A. BitTorrent Measurement
Several authors have used real data collection in order to understand different aspects of BitTorrent [13][15][16]. Different methods of measuring the BitTorrent are described in [19]. However, only few works have looked at the content publishers [8][31]. The most extensive study of character- isation of BitTorrent ecosystem is presented in [31]. This work includes discussion about BitTorrent publishers, defined by its username. We demonstrate in this paper that fake publishers cannot be identified by its username, instead they are identified by its IP address. The presence of the fake publishers was firstly mentioned in our previous work [12]. Based on our initial observation, in this paper we perform a thorough analysis of fake publishers and their published content revealing their target, incentives and strategies and propose a novel solution to prevent users from downloading fake content.
B. Fake content
There are several studies presenting the possible threats in the Internet. In [33] authors state that 40% of all computers are infected by botnets and can be controlled by attackers. Another study [24] reports high presence of malware and spyware content in the Internet. Few previous works have studied the malware propagation through P2P systems [18][28][32]. Specifically, Kalafut et al. [18] analyse LimeWire whereas Shin et al. [28] analysed KaZaa. These authors look at the problem from the content perspective instead of the fake publisher perspective used in this paper. This avoids that they discover more sophisticated strategies as those reported in our study in which the content is not the malware itself but includes a link to the malware. Similar content-based approach is applied in FakeDetector program [14] that looks for fake hashes in DirectConnect hubs (central servers to which downloaders connect) and reports found fake content to users and hub administrators.

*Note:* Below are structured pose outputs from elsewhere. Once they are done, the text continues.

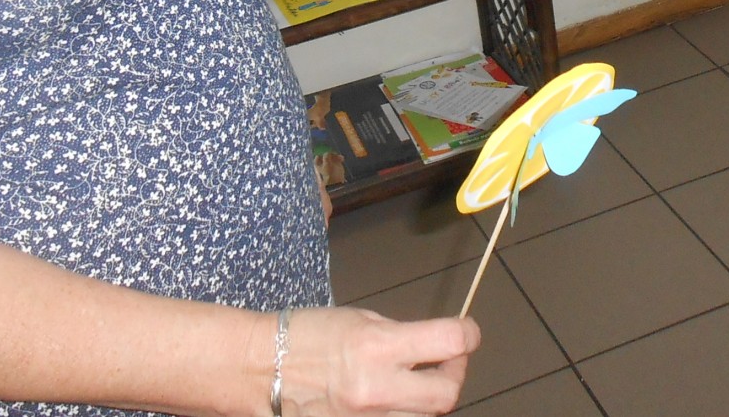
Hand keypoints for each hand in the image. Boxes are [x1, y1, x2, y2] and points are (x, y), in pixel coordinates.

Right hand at [279, 307, 478, 416]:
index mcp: (377, 346)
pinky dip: (401, 410)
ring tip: (415, 378)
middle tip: (448, 361)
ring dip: (428, 396)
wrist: (260, 369)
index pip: (449, 343)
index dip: (468, 335)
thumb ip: (400, 337)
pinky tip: (389, 395)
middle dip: (455, 375)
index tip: (467, 332)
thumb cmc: (306, 336)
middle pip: (446, 396)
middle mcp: (376, 388)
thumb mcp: (360, 321)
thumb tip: (434, 345)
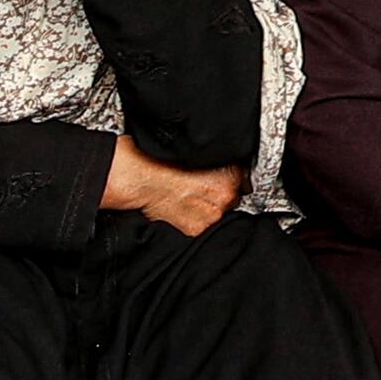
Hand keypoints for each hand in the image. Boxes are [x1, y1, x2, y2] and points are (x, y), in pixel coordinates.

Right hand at [100, 137, 241, 238]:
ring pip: (218, 213)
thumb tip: (226, 166)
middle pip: (232, 197)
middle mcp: (225, 195)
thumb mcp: (195, 150)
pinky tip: (180, 207)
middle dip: (218, 194)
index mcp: (230, 172)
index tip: (220, 179)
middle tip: (197, 187)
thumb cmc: (158, 160)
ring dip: (206, 208)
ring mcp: (211, 215)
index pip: (243, 178)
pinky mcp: (196, 229)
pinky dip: (193, 219)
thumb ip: (217, 160)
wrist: (137, 177)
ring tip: (187, 197)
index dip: (230, 178)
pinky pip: (202, 226)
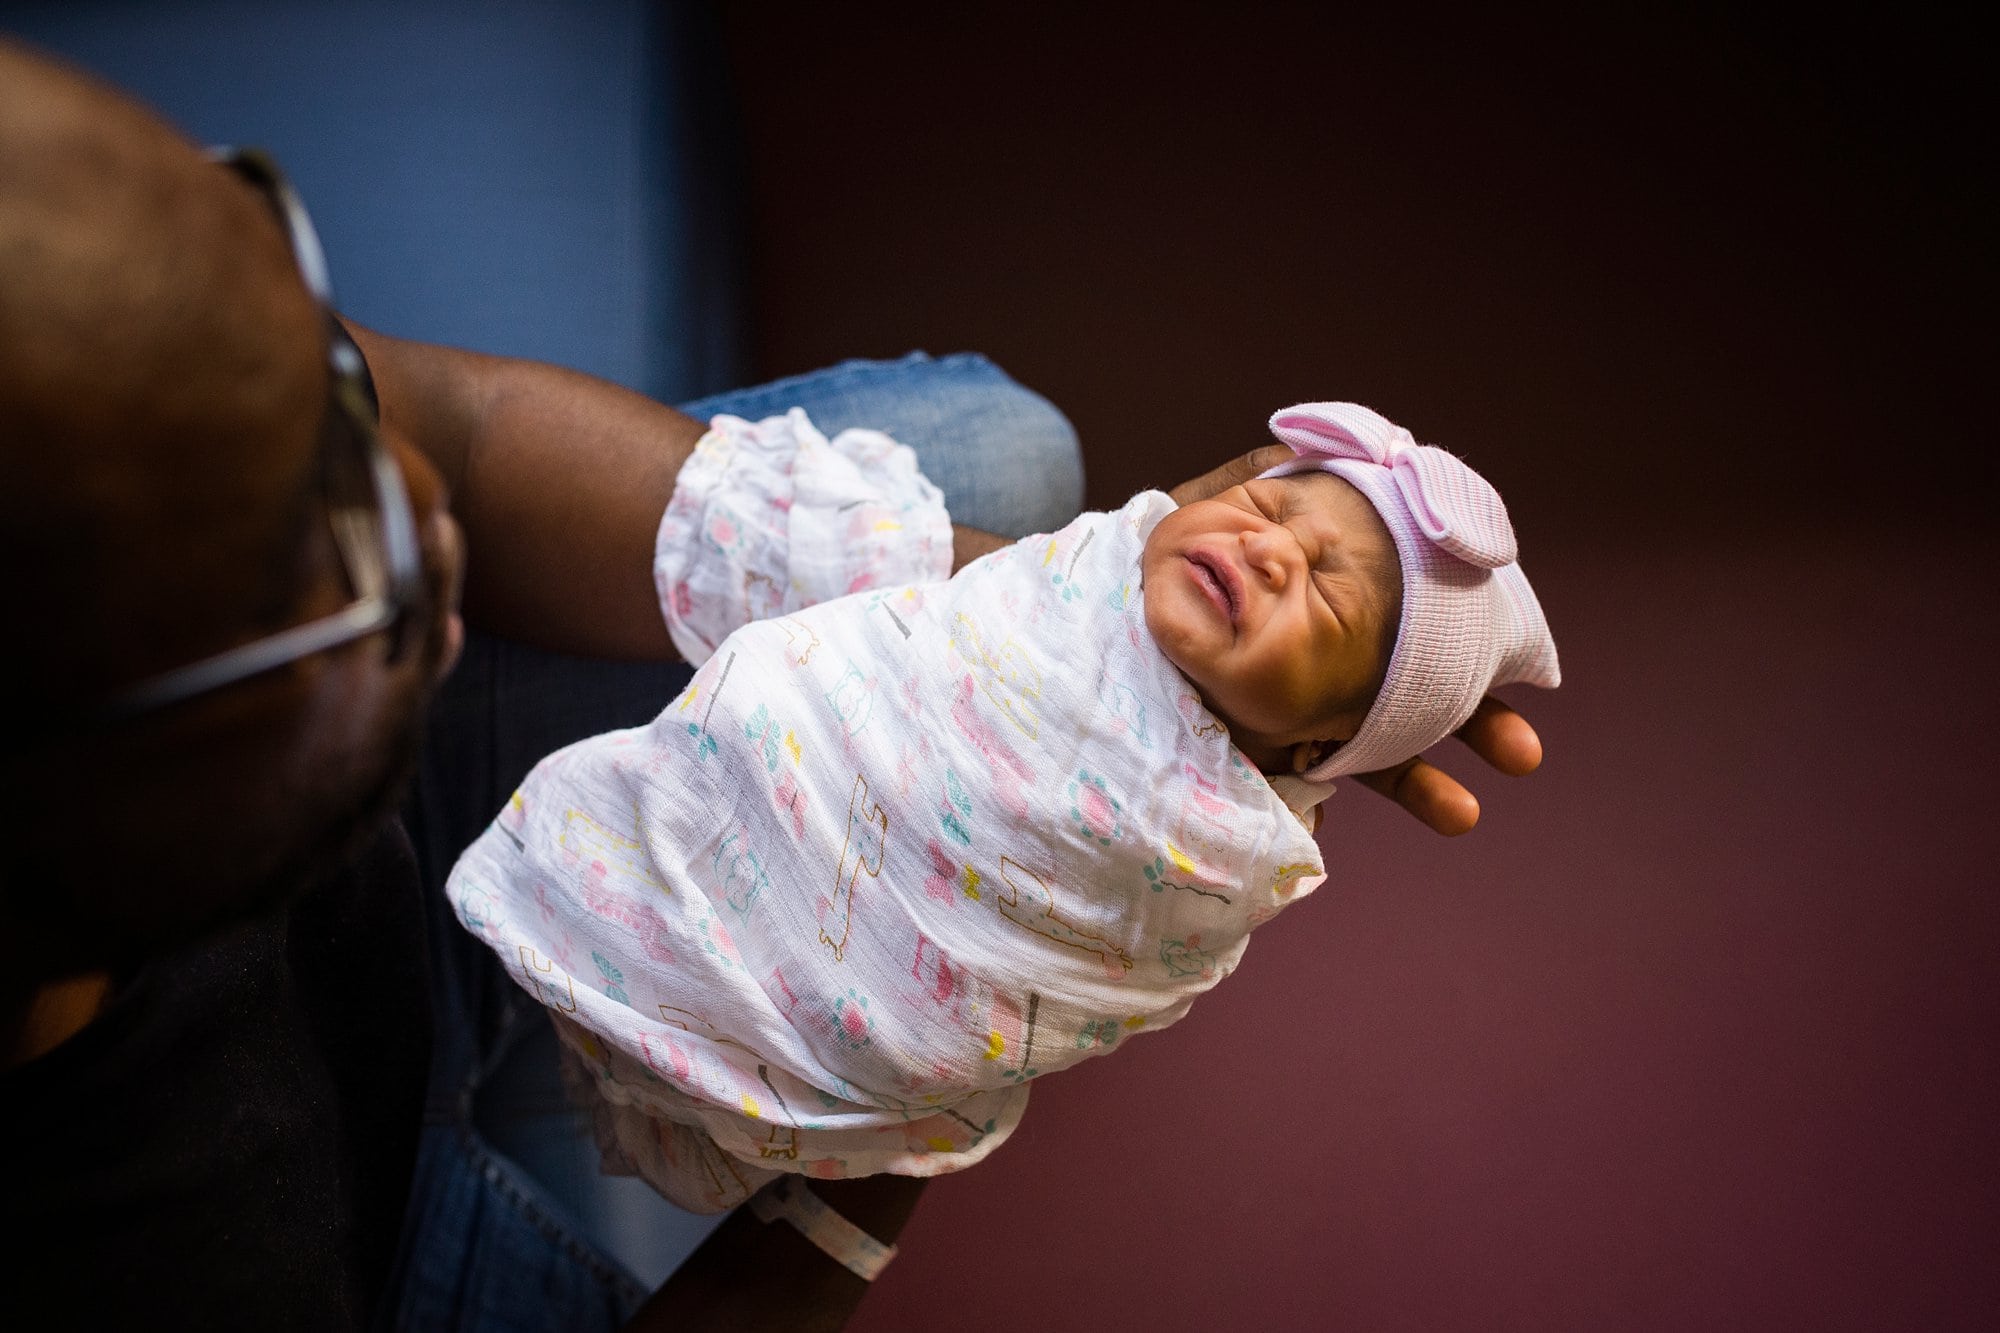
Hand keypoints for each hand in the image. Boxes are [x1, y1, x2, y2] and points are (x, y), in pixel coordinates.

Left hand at [1173, 449, 1544, 835]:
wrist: (1103, 613)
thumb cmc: (1163, 557)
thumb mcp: (1210, 512)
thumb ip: (1255, 492)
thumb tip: (1296, 463)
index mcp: (1334, 601)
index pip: (1418, 624)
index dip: (1468, 649)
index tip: (1517, 669)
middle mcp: (1332, 656)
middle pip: (1415, 689)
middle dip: (1475, 723)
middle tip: (1523, 753)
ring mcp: (1302, 707)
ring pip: (1375, 745)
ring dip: (1423, 781)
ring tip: (1466, 813)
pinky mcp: (1264, 746)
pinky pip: (1307, 778)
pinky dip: (1334, 801)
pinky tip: (1371, 820)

Finally, the authors of [18] propose to filter those content with a specific size since most of the malware content has specifically this size. Unfortunately, this solution is not valid for BitTorrent. Instead, we propose a more sophisticated solution (TorrentGuard) that provides early detection of fake content.
IX. CONCLUSIONS This paper presents the first comprehensive study about fake content in the BitTorrent ecosystem. For this purpose we use real data collected during a large-scale measurement study. The obtained results demonstrate that 35% of all the content is fake. Moreover, just a few tens of users are responsible for most of the published fake content. Furthermore, more than 99% of the fake torrents are associated with either malware or scam websites. This represents a serious threat for the BitTorrent ecosystem that must be eliminated or at least miti- gated. Towards this end, we have implemented TorrentGuard, a novel tool for early detection of fake content. Based on our initial evaluation the widely usage of this tool may prevent
the download of millions of fake content every year, thus contributing to reduce the number of computer infections and scam episodes faced by BitTorrent users.